§ **Given task**
Report how many lines of the material below contain the string "label", with case significant. Give only the number.

§ **Recorded information**

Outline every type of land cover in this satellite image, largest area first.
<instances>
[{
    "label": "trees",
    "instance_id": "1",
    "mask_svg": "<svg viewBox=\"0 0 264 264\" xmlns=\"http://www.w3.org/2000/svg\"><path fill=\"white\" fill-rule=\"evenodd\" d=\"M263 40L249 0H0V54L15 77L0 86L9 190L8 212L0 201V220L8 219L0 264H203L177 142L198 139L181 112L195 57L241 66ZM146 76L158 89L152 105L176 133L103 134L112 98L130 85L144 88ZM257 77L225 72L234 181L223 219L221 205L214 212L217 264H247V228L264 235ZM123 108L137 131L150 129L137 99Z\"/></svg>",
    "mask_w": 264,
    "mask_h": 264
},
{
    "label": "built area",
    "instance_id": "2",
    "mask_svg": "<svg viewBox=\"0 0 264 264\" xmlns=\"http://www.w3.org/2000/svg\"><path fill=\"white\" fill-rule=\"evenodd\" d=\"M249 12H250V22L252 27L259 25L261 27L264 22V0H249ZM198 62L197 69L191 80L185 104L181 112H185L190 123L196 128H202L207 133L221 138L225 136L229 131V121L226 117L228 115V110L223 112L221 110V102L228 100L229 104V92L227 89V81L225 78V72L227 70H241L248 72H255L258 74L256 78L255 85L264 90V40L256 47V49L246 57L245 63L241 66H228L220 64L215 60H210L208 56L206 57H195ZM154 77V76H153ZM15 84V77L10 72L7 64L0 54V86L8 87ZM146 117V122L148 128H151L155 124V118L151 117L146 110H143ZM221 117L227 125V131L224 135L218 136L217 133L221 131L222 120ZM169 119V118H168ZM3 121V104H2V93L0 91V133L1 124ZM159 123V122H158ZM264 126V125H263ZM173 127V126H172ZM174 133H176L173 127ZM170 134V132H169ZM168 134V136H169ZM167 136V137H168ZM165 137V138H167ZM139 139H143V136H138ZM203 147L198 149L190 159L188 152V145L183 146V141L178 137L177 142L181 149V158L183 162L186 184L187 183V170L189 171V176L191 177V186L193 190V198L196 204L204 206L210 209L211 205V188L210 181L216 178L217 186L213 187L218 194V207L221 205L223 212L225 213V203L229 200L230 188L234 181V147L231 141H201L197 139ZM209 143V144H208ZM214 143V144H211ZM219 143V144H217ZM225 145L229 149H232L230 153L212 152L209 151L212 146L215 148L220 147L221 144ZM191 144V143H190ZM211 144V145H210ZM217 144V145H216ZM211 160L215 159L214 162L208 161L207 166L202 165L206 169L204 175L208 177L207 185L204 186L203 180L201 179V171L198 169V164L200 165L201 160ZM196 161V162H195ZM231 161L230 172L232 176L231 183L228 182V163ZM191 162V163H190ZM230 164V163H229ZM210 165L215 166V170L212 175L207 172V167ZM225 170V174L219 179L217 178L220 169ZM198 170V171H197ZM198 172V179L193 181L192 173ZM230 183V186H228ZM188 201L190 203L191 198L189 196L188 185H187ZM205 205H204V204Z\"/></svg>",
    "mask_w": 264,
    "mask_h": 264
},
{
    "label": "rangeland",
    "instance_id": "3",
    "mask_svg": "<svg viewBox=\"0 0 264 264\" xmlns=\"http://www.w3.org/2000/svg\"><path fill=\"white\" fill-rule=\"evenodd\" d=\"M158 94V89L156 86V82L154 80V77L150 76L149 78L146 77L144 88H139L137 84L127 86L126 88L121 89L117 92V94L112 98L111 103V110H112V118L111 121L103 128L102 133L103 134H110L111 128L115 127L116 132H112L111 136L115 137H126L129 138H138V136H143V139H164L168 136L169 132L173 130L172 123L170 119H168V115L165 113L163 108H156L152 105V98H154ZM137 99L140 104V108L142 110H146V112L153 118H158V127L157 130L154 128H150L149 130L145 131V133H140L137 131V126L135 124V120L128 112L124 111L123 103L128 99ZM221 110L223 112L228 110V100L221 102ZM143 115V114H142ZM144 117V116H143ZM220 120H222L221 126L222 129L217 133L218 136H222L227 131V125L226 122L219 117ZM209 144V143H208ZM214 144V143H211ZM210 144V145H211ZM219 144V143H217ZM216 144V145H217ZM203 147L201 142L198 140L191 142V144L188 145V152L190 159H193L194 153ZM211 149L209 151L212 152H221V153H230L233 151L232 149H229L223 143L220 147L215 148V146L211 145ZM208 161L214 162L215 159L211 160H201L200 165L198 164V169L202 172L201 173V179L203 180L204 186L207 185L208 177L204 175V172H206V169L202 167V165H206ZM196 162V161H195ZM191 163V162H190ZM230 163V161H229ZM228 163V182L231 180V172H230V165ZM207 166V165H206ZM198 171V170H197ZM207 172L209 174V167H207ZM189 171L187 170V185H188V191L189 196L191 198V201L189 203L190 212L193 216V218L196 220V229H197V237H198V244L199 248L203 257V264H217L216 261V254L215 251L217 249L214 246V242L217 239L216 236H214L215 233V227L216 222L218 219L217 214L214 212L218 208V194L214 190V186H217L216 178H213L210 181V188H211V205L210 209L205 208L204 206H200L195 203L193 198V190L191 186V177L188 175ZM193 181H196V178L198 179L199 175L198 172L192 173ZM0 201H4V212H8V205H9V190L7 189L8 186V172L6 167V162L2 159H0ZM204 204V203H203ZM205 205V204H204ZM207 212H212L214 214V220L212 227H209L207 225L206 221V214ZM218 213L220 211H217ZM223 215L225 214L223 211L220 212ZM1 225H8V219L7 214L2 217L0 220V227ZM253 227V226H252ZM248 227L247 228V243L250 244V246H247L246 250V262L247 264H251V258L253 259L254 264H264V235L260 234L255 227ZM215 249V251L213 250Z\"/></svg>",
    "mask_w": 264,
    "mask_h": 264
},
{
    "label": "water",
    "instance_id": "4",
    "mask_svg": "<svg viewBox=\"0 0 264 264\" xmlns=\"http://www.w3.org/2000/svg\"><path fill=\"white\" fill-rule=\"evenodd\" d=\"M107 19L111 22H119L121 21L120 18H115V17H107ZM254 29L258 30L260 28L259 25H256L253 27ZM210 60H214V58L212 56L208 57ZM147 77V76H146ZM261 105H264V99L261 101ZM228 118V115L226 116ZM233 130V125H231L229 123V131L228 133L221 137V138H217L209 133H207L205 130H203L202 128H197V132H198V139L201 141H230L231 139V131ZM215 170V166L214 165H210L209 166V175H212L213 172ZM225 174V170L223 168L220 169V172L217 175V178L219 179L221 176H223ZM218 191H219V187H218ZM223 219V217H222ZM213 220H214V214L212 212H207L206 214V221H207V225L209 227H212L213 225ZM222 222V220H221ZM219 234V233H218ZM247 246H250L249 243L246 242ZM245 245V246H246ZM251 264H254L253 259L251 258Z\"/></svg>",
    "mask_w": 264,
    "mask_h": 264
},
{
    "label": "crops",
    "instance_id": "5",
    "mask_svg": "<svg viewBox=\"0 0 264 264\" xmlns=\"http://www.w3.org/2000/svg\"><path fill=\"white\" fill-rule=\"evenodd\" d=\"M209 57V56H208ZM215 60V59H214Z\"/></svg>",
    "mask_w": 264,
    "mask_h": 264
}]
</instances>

§ **Solution to this exercise**
5